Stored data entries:
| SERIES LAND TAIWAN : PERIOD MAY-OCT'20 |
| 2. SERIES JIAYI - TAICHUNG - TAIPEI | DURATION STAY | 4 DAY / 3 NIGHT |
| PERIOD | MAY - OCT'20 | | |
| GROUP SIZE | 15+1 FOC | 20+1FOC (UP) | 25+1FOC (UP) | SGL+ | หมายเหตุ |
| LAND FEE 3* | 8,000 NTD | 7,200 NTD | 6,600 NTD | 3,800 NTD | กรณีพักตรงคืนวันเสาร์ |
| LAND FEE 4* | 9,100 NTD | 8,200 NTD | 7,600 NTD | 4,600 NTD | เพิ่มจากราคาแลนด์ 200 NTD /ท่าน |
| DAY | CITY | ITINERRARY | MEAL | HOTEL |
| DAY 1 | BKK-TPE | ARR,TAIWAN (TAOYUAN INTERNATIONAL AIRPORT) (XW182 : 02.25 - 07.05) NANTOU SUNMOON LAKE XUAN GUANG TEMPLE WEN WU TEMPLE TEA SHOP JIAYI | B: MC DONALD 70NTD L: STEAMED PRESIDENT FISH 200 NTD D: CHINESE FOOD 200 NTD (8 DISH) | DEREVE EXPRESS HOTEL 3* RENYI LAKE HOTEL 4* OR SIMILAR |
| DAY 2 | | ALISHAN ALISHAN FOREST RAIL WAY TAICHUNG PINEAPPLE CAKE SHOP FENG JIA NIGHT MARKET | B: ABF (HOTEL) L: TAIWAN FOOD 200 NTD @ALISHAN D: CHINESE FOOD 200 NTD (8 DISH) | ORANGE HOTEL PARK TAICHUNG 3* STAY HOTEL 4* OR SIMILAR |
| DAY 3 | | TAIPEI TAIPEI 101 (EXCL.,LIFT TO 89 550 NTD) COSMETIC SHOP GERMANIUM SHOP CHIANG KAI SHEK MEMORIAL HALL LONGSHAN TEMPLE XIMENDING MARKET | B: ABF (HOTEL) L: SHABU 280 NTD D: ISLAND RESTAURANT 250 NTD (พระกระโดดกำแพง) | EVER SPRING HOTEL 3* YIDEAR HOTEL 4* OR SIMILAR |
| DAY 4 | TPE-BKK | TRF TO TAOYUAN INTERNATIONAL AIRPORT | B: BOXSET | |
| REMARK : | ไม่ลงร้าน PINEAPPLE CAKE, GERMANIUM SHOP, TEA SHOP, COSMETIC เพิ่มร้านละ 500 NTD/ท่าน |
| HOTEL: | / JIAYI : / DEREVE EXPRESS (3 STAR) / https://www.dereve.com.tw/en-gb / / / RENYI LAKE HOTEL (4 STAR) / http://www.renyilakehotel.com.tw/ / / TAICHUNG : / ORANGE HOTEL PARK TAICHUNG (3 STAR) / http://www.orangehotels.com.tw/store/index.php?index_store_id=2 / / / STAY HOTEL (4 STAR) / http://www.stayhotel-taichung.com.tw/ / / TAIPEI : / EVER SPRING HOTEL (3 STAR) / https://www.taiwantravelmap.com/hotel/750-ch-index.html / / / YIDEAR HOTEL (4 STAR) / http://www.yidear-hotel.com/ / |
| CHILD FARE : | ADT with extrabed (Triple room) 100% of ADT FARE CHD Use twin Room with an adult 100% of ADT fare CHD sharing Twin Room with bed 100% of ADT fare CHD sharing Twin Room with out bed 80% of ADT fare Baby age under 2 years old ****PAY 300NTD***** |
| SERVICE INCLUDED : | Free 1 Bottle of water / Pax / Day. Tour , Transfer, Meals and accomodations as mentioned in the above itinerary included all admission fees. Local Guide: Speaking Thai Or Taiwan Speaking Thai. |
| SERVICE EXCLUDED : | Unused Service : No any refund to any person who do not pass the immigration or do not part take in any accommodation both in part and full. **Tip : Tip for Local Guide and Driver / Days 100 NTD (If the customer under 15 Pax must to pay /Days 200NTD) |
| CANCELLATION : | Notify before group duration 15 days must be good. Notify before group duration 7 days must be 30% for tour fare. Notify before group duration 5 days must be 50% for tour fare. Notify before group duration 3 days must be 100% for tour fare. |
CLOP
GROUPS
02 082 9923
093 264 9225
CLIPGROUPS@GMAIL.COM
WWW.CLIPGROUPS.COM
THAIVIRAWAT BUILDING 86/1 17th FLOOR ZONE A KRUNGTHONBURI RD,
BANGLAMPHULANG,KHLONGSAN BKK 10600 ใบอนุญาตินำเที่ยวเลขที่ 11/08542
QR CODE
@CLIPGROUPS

### What to do
Find the word "LAKE" in the entries, and copy every line it shows up in.

### Exercise response
| DAY 1 | BKK-TPE | ARR,TAIWAN (TAOYUAN INTERNATIONAL AIRPORT) (XW182 : 02.25 - 07.05) NANTOU SUNMOON LAKE XUAN GUANG TEMPLE WEN WU TEMPLE TEA SHOP JIAYI | B: MC DONALD 70NTD L: STEAMED PRESIDENT FISH 200 NTD D: CHINESE FOOD 200 NTD (8 DISH) | DEREVE EXPRESS HOTEL 3* RENYI LAKE HOTEL 4* OR SIMILAR |
| HOTEL: | / JIAYI : / DEREVE EXPRESS (3 STAR) / https://www.dereve.com.tw/en-gb / / / RENYI LAKE HOTEL (4 STAR) / http://www.renyilakehotel.com.tw/ / / TAICHUNG : / ORANGE HOTEL PARK TAICHUNG (3 STAR) / http://www.orangehotels.com.tw/store/index.php?index_store_id=2 / / / STAY HOTEL (4 STAR) / http://www.stayhotel-taichung.com.tw/ / / TAIPEI : / EVER SPRING HOTEL (3 STAR) / https://www.taiwantravelmap.com/hotel/750-ch-index.html / / / YIDEAR HOTEL (4 STAR) / http://www.yidear-hotel.com/ / |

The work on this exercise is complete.